There is a long pause. I think we may have been cut off. That would be quite convenient. What else is there to talk about, for goodness’ sake?

‘Judy? Can you hear me?’ I shouldn’t have said that. Should’ve hung up.

‘Yes, Matthew. Only too well.’

‘It’s not working, Judy, is it? For us. You know that.’

‘There’ve been better times,’ says Judy. ‘But life goes up and down. You have to expect the bumps.’

‘It’s been one long bump for ages.’

‘If you say so. That’s not how I feel.’

‘Well, it’s how I feel,’ I say. ‘It’s time to stop pretending.’

‘Coming from you, Matthew, that’s a bit rich.’

‘What’s that supposed to mean?’

‘Do you think I don’t know what’s been going on since June?’

‘What do you mean?’

‘Why do you think Rupert Loxley has allowed you to go on sitting in your office?’

‘Because he’s a moron.’

‘No, Matthew, because I asked him. You hadn’t felt able to tell me you’d lost your job. You were still pretending to go into work every day. I thought it would take some of the
pressure off if you still had an office to call your own.’

‘Wait a minute,’ I say. ‘Wait a minute. How did you know I’d lost my job?’

‘Rupert gave me a pretty broad hint of what was coming at your birthday party in May.’

‘How dare he! He didn’t give me any hint.’
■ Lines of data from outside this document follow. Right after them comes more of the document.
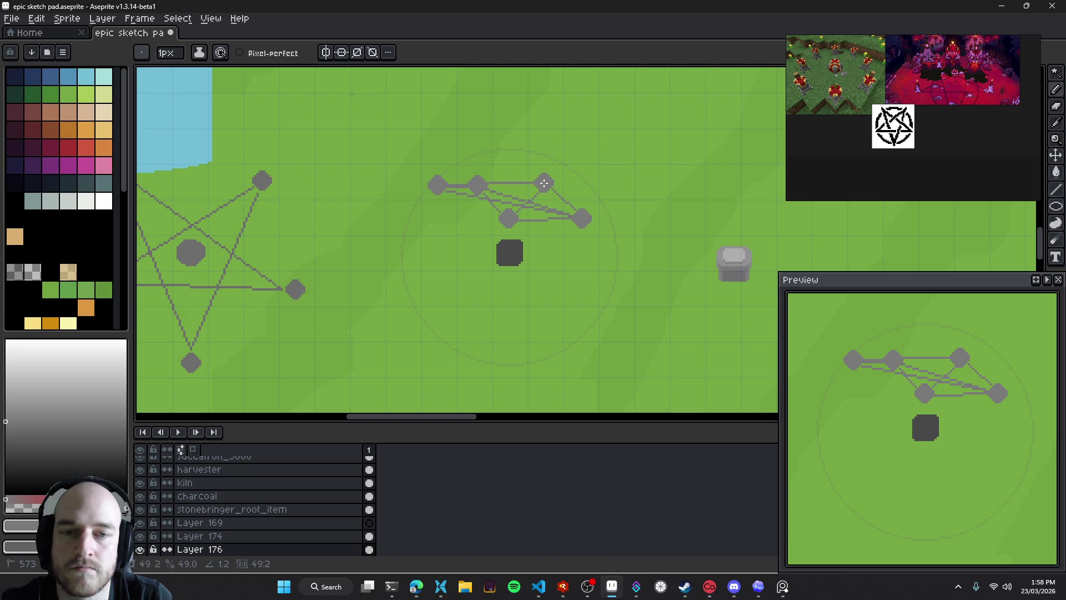
{"action": "left_click", "coordinate": [509, 217], "text": "shift"}
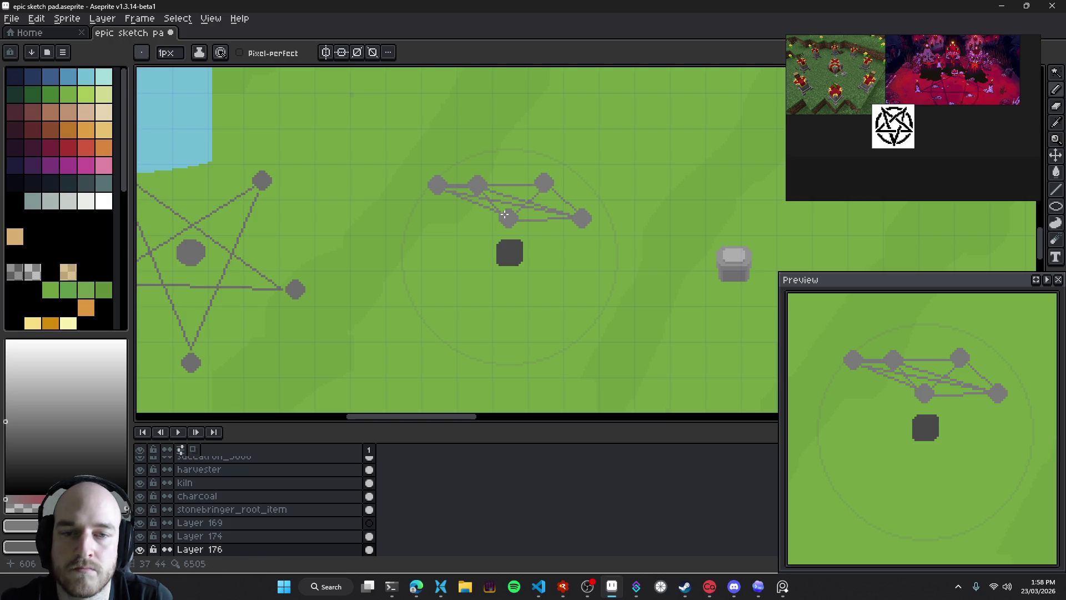
{"action": "key", "text": "ctrl+z"}
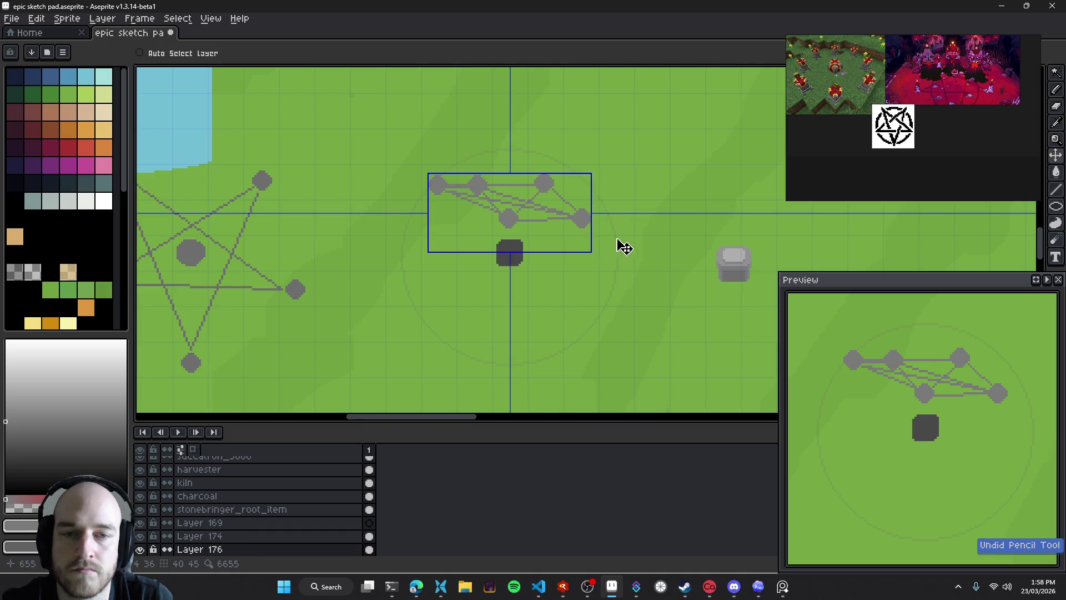
{"action": "scroll", "coordinate": [613, 236], "scroll_direction": "down", "scroll_amount": 2}
On the left pentagram, draw trial 1px lines linking a new stone to the star stones
{"action": "scroll", "coordinate": [571, 233], "scroll_direction": "up", "scroll_amount": 2}
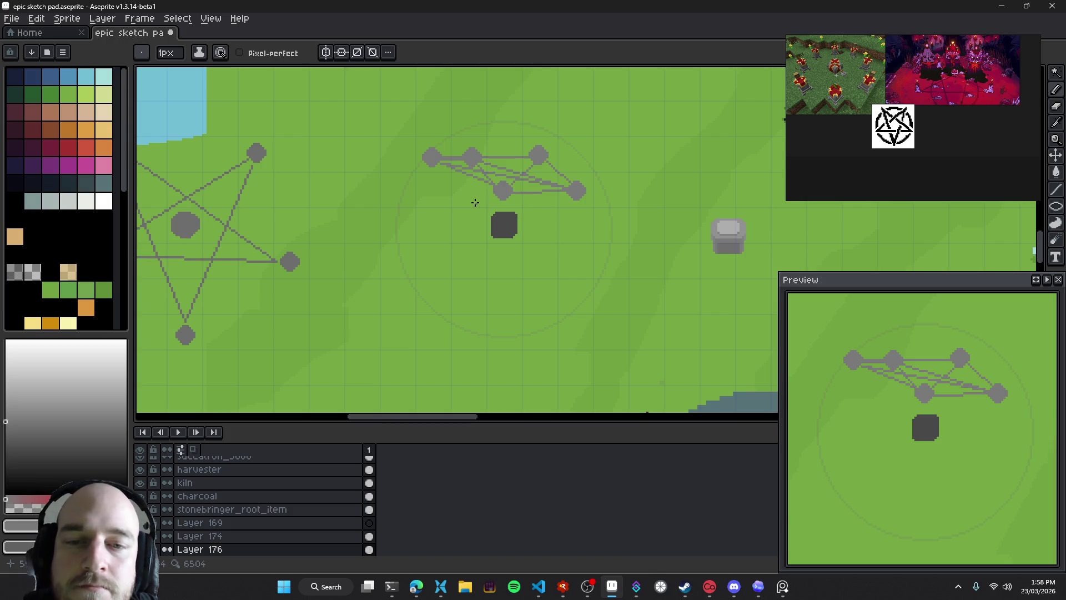
{"action": "left_click_drag", "start_coordinate": [242, 239], "coordinate": [392, 228]}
‘He felt he had, but that you were ignoring it. He’s very fond of you, Matthew. I know you don’t want to believe it, but he is. I think he feels guilty about you. He was trying
to help you. We understood each other perfectly without needing to say much. I asked him to call me if he ever felt it was impossible for him to keep you on. He rang me the morning he let you go.
I’ve known all along. And I’ve done my best to encourage you to tell me, but you wouldn’t.’

‘Do you know what this is, Judy? It’s a conspiracy, that’s what it is. A stitch-up.’

‘Yes,’ says Judy. ‘It’s been a conspiracy to save you from yourself. And it’s worked quite well up until now, all things considered. I knew it would go wrong this
weekend.’

‘Why on earth should you think that?’

‘Because your wind-farm meeting happened several weeks ago, so whatever you’ve been up to in Dorset, if that’s where you’ve been, it wasn’t that. I thought it would
be good for you to have one or two things that felt like real work. When you seemed to be behaving yourself at the office, I asked Rupert if he couldn’t think of something for you to do. And
this is how you repay me.’

I can’t think of anything to say. What a cock-up. Completely lost control of the situation here. My fault. I’ve changed the plan. You can’t delegate to Gate and then start
cheating it.

‘Matthew, darling, you’re not a well man. You’re in no fit state to be making these sorts of decisions. We’re all worried about you. Not just me and Rupert. Sarah and
Adam too. I went to see Dr Little and she kindly gave me the name of someone who might be able to help. I talked to him on the telephone. He was very pleasant. Of course he couldn’t say much
without seeing you. He did say that it sounded as if you’d had some sort of a breakdown. You need help, darling. So why don’t you come home and we’ll see about getting
it.’

I put the phone down.

There is a small supermarket near the call box, still open on a Sunday evening. I buy twenty cigarettes and a bottle of Scotch and go back to sit in the car. I stopped smoking ten years ago.

I don’t know why I changed the plan. That’s not true. I know exactly why I changed the plan. I might not know my mind, but I do know my heart. My brain was scrambled with indecision
as to whether to go back to Judy, or to go back to Anna, but when the phone started ringing, before that fifth ring, before Judy answered, my heart was as clear as a ewe’s bell on an Alpine
slope.

Leaving Judy was never likely to be easy. Had she been a woman to say, ‘Well fuck you, you bastard,’ or to go through the wardrobe and slash my suits, or to throw my belongings into
the street and set fire to the house, it would have made things easier. Any tendency to doubt or guilt would have been subsumed into self-righteousness. I could have convinced myself that I was the
injured party, married to a harridan.